#### [Work instructions]
Report only the number of lines below in which the string "middle" appears.

Segment Start: Data to process

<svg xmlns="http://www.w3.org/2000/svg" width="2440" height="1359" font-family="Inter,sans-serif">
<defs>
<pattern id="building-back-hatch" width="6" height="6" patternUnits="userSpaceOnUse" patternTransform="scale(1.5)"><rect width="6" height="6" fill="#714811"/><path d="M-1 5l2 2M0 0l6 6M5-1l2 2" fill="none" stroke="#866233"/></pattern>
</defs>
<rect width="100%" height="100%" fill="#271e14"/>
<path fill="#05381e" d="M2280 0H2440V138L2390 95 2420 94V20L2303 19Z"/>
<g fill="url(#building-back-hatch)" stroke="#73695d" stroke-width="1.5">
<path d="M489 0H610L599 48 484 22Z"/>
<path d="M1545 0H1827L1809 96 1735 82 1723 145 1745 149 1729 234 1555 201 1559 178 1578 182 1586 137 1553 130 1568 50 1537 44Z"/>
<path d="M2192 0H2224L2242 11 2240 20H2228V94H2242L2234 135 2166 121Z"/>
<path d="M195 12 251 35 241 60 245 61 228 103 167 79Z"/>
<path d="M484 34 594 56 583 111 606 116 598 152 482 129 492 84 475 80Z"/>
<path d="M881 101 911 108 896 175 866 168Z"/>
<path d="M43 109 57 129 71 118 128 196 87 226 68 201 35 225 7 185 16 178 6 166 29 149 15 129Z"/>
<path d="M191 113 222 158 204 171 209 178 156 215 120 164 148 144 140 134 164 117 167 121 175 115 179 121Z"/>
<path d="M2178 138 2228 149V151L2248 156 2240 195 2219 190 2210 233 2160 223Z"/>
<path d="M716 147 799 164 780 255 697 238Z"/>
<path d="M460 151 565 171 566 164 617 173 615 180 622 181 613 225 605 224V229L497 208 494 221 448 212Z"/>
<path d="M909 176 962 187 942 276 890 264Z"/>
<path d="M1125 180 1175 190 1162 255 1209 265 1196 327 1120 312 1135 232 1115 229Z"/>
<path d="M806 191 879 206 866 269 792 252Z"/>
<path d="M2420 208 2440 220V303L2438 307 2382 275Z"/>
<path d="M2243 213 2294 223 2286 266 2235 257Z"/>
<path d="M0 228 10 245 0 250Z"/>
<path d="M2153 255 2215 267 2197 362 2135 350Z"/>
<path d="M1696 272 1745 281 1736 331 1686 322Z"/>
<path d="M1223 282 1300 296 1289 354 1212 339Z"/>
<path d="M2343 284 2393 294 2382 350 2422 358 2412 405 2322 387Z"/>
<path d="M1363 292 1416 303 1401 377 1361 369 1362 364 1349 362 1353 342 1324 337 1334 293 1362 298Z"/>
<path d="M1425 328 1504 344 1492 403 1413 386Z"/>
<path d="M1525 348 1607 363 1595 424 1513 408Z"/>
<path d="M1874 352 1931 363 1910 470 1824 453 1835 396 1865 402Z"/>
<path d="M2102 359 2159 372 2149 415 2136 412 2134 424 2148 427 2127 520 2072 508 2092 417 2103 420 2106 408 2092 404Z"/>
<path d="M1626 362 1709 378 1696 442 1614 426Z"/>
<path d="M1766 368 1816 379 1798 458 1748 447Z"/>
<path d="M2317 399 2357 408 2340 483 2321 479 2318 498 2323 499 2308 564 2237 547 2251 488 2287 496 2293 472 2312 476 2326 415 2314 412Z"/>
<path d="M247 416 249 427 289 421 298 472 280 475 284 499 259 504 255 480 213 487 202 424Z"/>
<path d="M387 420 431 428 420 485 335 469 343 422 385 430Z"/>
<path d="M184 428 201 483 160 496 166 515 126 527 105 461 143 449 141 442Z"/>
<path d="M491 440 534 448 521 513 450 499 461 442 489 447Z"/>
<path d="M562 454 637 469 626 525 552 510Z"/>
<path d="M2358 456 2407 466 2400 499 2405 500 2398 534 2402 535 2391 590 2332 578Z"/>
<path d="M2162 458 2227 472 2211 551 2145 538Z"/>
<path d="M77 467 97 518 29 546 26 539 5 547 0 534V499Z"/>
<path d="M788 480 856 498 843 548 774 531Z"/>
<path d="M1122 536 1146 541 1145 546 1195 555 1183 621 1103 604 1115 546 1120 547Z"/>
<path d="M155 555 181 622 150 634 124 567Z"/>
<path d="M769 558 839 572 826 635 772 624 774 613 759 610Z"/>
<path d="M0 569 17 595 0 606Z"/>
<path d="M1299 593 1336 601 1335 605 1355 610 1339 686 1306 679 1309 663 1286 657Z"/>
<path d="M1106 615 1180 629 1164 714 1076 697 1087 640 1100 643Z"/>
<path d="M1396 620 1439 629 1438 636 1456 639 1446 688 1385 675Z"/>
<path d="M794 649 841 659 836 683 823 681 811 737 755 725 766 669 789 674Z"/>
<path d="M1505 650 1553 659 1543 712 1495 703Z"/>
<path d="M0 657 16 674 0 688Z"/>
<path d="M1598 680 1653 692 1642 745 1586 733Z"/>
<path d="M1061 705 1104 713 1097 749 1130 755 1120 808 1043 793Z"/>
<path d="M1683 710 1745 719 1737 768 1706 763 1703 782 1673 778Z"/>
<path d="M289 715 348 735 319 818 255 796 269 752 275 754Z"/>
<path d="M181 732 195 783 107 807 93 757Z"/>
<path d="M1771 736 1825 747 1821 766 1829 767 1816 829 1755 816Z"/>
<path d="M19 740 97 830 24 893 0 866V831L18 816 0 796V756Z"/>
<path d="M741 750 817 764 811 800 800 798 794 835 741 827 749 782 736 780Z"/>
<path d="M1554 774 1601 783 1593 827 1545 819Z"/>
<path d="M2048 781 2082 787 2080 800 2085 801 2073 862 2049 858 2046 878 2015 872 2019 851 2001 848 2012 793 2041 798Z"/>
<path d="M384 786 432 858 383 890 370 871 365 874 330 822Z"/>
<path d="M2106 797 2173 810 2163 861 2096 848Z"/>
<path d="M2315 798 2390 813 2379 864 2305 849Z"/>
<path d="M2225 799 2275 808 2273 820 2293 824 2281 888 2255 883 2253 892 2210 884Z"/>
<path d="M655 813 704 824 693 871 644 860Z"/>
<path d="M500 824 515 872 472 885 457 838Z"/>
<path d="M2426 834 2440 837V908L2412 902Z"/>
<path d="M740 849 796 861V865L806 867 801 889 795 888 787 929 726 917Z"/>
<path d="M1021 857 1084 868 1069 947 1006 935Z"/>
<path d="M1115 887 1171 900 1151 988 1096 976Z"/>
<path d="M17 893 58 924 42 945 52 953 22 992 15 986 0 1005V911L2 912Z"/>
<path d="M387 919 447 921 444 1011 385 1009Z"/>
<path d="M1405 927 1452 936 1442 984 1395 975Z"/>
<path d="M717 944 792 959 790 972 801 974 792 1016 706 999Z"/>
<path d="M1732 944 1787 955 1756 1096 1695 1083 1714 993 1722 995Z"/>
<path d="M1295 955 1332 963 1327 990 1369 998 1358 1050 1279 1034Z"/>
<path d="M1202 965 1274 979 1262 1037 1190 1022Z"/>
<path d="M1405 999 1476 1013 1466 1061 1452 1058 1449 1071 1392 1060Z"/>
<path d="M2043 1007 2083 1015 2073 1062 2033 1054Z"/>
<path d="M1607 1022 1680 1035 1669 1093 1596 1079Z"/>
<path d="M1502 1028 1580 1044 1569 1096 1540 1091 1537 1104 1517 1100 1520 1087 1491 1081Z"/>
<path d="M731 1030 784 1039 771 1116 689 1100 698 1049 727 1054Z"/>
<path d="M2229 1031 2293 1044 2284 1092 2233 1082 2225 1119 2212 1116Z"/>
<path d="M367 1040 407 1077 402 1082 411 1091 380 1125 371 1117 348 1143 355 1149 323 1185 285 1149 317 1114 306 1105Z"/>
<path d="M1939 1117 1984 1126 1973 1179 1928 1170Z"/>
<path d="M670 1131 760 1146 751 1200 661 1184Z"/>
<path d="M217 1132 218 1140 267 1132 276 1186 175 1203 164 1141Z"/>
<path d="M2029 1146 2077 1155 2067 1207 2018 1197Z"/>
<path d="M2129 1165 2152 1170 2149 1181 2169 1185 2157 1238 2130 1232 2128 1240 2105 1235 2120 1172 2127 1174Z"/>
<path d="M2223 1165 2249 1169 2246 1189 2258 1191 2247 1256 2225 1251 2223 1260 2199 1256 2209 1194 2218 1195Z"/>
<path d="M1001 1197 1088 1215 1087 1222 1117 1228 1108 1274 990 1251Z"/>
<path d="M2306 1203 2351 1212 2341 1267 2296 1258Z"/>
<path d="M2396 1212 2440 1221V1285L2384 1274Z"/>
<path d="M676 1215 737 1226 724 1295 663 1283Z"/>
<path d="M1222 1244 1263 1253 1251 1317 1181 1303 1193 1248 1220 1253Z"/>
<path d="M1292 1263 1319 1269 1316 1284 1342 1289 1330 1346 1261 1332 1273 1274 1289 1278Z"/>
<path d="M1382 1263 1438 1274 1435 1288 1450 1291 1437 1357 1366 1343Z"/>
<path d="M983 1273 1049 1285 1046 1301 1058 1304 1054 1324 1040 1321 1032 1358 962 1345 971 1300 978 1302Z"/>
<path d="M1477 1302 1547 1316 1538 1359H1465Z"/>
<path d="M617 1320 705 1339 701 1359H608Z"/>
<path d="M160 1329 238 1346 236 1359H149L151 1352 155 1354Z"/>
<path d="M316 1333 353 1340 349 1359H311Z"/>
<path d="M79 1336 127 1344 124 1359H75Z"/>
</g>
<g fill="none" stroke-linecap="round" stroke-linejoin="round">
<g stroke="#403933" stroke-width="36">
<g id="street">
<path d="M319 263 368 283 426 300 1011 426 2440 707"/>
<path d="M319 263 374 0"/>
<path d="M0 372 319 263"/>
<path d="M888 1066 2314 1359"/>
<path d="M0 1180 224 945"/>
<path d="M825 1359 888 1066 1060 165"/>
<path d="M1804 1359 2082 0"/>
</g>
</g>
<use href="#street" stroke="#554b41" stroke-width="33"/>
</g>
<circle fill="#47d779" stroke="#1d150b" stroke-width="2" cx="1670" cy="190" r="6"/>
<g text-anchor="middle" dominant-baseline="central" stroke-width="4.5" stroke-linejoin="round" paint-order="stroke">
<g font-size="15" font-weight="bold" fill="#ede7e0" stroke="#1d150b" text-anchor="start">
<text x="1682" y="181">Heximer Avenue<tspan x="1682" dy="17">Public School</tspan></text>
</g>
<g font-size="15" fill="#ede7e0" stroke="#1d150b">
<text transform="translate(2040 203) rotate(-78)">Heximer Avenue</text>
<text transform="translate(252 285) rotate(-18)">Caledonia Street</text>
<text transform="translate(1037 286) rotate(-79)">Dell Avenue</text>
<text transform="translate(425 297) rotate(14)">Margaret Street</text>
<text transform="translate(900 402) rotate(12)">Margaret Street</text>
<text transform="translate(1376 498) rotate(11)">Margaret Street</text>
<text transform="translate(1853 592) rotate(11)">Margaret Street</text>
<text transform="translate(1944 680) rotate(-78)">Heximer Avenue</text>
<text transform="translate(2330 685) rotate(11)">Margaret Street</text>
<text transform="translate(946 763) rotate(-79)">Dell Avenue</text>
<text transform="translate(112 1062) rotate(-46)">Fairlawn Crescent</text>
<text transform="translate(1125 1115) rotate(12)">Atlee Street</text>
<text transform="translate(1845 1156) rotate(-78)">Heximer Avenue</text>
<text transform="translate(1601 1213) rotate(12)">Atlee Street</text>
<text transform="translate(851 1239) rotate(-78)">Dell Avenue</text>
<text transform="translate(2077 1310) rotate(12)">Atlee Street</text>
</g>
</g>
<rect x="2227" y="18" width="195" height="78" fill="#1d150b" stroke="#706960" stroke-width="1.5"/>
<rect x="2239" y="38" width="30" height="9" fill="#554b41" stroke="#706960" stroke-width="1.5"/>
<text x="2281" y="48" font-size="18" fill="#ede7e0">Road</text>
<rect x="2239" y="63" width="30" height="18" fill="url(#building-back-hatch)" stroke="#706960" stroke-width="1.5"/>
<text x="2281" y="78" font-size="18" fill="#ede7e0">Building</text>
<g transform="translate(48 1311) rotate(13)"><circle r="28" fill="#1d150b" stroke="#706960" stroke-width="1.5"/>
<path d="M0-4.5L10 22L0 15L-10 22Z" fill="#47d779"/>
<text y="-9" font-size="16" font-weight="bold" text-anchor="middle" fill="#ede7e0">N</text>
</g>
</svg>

Segment End: Data to process

#### [Exercise output]
2